Hasil pemungutan suara parlemen menunjukkan 204 suara setuju, 85 suara menolak, 3 suara abstain, dan 8 suara menilai tidak sah.
Beberapa jam setelah pemakzulan, Yoon dibebaskan dari tugasnya sebagai presiden. Perdana Menteri Han Dack Soo segera mengambil peran sebagai kepala negara dan kekuasaan eksekutif sebagai presiden sementara.
Hakim Mahkamah Konstitusi (KC) Korea Selatan saat ini sedang mengkaji keputusan pemakzulan Yoon di parlemen untuk menentukan sah atau tidaknya keputusan tersebut. Proses di sini biasanya memakan waktu hingga 180 hari atau enam bulan.
Saat ini, Mahkamah Konstitusi mempunyai enam hakim, bukan sembilan hakim. Mereka harus sepakat dengan suara bulat untuk menerima pemakzulan.
Jika hakim tidak setuju, maka dakwaan tersebut tidak sah secara hukum dan kekuasaan kembali ke tangan Yoon, seperti dikutip dari The Guardian.
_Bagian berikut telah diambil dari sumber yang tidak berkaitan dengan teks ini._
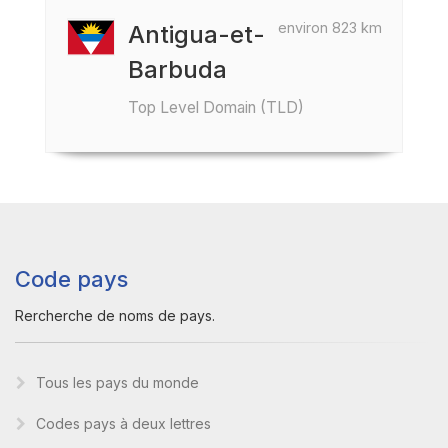
environ 823 km
Antigua-et-
Barbuda
Top Level Domain (TLD)
Code pays
Rercherche de noms de pays.
Tous les pays du monde
Codes pays à deux lettres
Namun, jika permohonan banding MK dikabulkan, keadaan akan berbeda. Di Korea Selatan, pemilu harus diadakan setidaknya 60 hari setelah keputusan diambil.
Jadi tidak menutup kemungkinan Korea Selatan akan mempunyai presiden baru pada Agustus 2025.
Perkiraan tersebut didasarkan pada perkiraan putusan Mahkamah Konstitusi yang disebut memakan waktu hingga 180 hari atau enam bulan, serta aturan Korea Selatan yang mengharuskan pemilu diadakan dua bulan setelah putusan tersebut.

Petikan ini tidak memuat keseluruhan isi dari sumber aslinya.